Microsoft has dropped a data centre into the Pacific Ocean off California.
Water and servers don’t often go together but power saving is paramount for future data centres.
Finding an accurate figure for exactly how much of the world’s power is being drawn by data centres is difficult but figures range from 2% to 4% of global power generation.
On land that means finding saving energy on cooling by locating data centres in mild temperate climates such as Ireland or cold climates such as Finland as has been done by the large web scale operations such as Facebook Google and Microsoft. The physical infrastructure of data centres are the equivalent of factories for web companies and upon which these companies rely on entirely. Even in these climates these buildings must be cooled using large industrial plant of the type pictured above.

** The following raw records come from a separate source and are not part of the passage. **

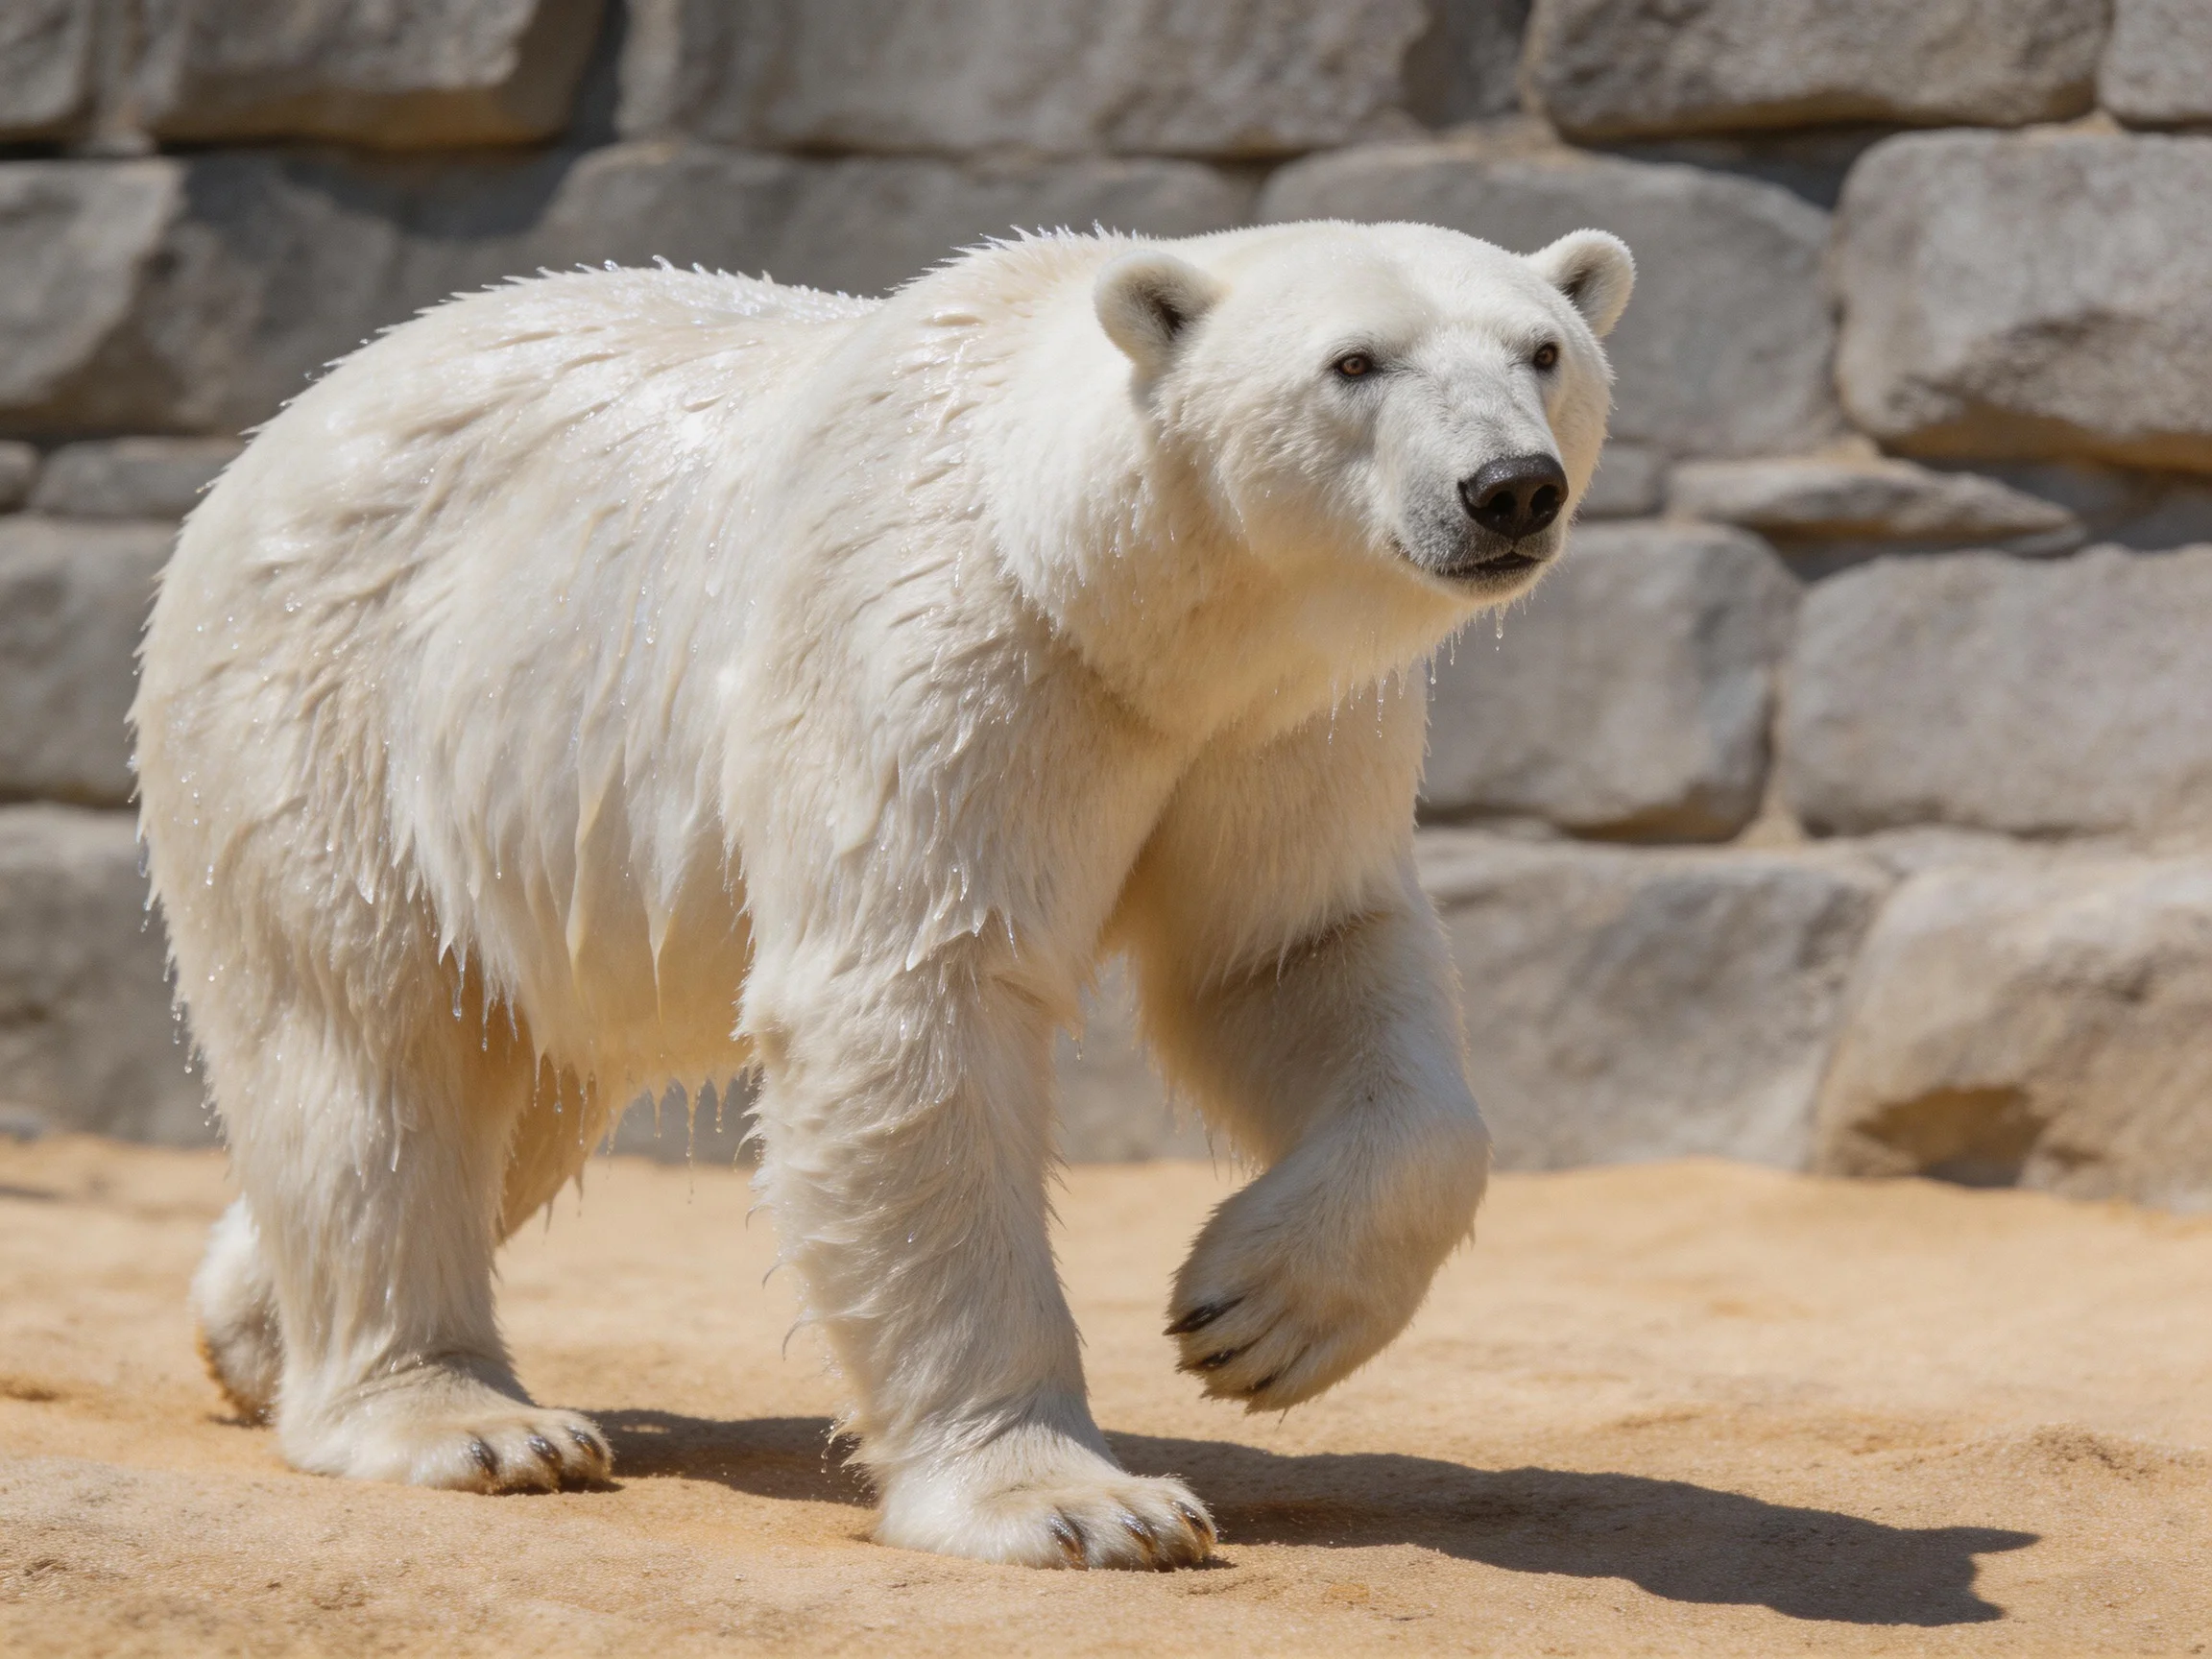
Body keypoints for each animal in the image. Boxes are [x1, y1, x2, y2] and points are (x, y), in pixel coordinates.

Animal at [133, 218, 1633, 1570]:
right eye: (1353, 362)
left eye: (1544, 348)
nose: (1511, 487)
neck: (1119, 594)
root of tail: (283, 432)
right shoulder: (957, 646)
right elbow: (917, 997)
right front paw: (1077, 1504)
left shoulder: (1277, 726)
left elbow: (1288, 956)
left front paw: (1255, 1313)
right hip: (324, 708)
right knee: (374, 1045)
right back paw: (467, 1421)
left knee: (517, 1088)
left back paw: (249, 1332)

Whenever there is talk of using wave or tidal power – as there was in Scotland with the proposal for the world’s largest tidal power project in the Pentland Firth – the idea of data centre applications is never far behind. Feasibility studies were done, designs drafted and finance sought for a data centre which it was hoped would take many mega watts of the Pentland Firth tidal power station.
Microsoft as a whole and its data centre services division puts a huge amount of effort into R&D into low power and energy saving data centres. This R&D is not restricted to the efficient operation of the facility but covers everything from how the application and operating system software is written to ensure servers host applications at maximum operating efficiency to finding alternative fuels sources for power the data centres. A test facility was built in the US next to a waste treatment plant and drew its energy from degradation of biomass material
Placing data centres under the water close to cities may, on the surface, appear to be a solution to the cooling problems and lower the energy consumption but they too will have potential environmental impact which MS will be looking to address.
Google in Finland is using sea water to cool its two phase $350m data centre which operates on the site of an old paper mill at Hamina. Using existing infrastructure which has been modified design engineers DLB Associates found a way to cool the data centre using the cold water of the Baltic sea.
However, as founder and CEO of DLB Associates Don Beaty said, transferring heat into an Ocean is not to be done lightly and it had to be ensured that the temperature of the surrounding aquatic ecosystem was not affected.
The reality is with data generation increasing at today’s rates beyond petabytes and data processing needs booming into billions of IOs and information being pushed around the globe through high power switches and through fatter and fatter fibre pipes there is no alternative but to explore new ways to provide data centres.
We are a long way from finding a panacea to data centre energy issues.